MONTGOMERY, P.J., and BARNEY, J., concur.

. References to statutes are to RSMo (2000) unless otherwise indicated.

. Appellants’ point refers to the "performance bond,” which is a different instrument than the payment bond. The performance bond does not appear in the record before us and, at any rate, the argument section of Appellants' brief makes clear the fact that they intend to base their argument upon the notice provisions of the payment bond, and that the mention of the performance bond in the point itself is a drafting error.

. The record is silent as to the return date or the date of any repair to another piece of equipment rented to Line One by Respondent, an excavator.

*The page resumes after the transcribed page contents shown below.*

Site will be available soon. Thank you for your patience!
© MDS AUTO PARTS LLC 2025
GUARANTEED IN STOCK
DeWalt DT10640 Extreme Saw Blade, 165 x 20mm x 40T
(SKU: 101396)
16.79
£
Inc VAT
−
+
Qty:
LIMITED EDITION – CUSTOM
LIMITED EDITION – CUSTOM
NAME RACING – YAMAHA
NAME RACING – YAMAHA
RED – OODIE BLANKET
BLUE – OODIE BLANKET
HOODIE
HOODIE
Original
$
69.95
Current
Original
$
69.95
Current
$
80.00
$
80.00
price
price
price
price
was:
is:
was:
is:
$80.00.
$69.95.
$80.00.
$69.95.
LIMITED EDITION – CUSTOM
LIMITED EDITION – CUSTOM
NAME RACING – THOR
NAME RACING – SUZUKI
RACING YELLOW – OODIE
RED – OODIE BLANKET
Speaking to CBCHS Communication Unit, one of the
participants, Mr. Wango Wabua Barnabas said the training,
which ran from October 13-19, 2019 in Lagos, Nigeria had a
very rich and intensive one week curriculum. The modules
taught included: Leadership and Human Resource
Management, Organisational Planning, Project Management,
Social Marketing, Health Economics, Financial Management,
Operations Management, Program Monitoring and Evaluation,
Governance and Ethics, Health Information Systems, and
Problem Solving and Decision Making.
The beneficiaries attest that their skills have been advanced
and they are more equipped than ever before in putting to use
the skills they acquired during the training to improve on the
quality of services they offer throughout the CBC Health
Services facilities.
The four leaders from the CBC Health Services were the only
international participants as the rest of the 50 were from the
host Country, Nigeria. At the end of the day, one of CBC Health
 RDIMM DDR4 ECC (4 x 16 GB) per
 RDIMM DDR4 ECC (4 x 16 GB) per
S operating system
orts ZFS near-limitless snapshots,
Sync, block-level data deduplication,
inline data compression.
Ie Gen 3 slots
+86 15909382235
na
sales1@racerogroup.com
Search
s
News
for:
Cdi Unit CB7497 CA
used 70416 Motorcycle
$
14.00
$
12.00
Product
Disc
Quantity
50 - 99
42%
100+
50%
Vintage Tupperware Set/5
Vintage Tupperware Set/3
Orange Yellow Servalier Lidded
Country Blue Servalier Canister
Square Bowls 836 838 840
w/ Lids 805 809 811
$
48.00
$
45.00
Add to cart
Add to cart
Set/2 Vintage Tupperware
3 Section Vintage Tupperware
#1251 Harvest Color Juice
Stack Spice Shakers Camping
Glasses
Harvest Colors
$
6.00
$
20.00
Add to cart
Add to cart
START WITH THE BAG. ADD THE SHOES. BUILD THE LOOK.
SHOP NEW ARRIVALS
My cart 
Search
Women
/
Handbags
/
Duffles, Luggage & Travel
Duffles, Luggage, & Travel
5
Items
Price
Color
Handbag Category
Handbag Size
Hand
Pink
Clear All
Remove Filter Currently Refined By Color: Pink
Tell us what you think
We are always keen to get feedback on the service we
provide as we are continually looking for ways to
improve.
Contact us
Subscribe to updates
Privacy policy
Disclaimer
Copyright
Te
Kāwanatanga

.While Respondent does not question the validity of the payment bond’s “ninety day” provision, we note that the question has been addressed previously. Faced with the issue whether "a provision [is] valid and enforceable in a labor and material payment bond which requires the claimant to give written notice within ninety days after [the claimant] furnishes the last of the materials for which claim is made[,]” the eastern district of this court answered in the affirmative. Reorga*929nized Sch. Dist. R-3, Potosí, ex rel. and for Use and Benefit of Ahrens & McCarron, Inc. v. L.D. Compton Constr. Co., 483 S.W.2d 674, 675 (Mo.App.St.L.Dist. 1972).

. References to rules are to Missouri Rules of Civil Procedure (2002) unless otherwise indicated.

. Its first point being dispositive of this appeal, Appellants’ second point is not addressed herein.